### EXTRACT TO READ
# anyone know of any tourneys coming up



## jdhkingfisher (Aug 6, 2010)

help a brotha out with some details:thumbup::thumbup:


----------



## DHB699 (Oct 1, 2009)

MBARA King Tourney 8-28-2010 Mexico Beach FL. Team _"Miss Conduct__"_ will be there. :thumbup:


----------



## jdhkingfisher (Aug 6, 2010)

is there a inshore div


----------



## DHB699 (Oct 1, 2009)

Kingfish, Wahoo and Spanish

mbara.org


----------



## jdhkingfisher (Aug 6, 2010)

where at in florida


----------



## Splittine (Nov 24, 2007)

jdhkingfisher said:


> where at in florida


Says Mexico Beach:thumbsup:


----------



## jdhkingfisher (Aug 6, 2010)

lol i realized that after i said it


----------



## deckhand (Nov 8, 2008)

"Strike Two" will be there also!


----------



## Russian (Jan 13, 2009)

Just received this in an email, I would fish it if I had an inshore boat. Ill have to check the schedule, but might be looking for someone to tag along with, I have been wanting to get into some inshore tourneys. Tournament is based out of Nicks Seafood Restaurant on Hwy 20 between Niceville and Freeport. Never fished it, but looks like a fun low risk inshore tournament.

*Nick's September Showdown one day event. Daybreak till 5:00 PM. Live Music starting at 4:00 PM.*

*SEPTEMBER 11, 2010*


----------



## jdhkingfisher (Aug 6, 2010)

yea i could enter the fly fishing division if they got one. im down man


----------

### DESCRIPTION OF THE TASK
From the fishing tournament thread, output word for word the passage that begins with the words containing "## deckhand (Nov" and ends with "risk inshore tournament.".

Recorded data
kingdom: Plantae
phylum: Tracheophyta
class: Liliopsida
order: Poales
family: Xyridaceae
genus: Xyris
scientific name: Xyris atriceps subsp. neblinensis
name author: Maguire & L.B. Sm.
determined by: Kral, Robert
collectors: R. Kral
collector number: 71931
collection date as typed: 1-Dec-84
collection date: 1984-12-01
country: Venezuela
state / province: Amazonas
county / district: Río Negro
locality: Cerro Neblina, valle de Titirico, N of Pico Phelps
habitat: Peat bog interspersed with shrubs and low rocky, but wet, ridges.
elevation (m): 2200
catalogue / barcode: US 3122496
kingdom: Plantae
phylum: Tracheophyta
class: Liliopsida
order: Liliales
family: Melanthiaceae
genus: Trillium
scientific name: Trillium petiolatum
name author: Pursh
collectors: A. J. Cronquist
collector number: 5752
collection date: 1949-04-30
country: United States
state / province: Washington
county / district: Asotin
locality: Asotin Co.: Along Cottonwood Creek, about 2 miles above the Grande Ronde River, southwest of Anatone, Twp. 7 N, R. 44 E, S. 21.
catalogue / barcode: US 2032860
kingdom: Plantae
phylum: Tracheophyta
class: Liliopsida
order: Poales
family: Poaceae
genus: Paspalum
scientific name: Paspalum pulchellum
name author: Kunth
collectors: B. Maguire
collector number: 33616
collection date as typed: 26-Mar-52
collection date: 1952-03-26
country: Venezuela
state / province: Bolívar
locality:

### RESULT BELOW
## deckhand (Nov 8, 2008)

"Strike Two" will be there also!


----------



## Russian (Jan 13, 2009)

Just received this in an email, I would fish it if I had an inshore boat. Ill have to check the schedule, but might be looking for someone to tag along with, I have been wanting to get into some inshore tourneys. Tournament is based out of Nicks Seafood Restaurant on Hwy 20 between Niceville and Freeport. Never fished it, but looks like a fun low risk inshore tournament.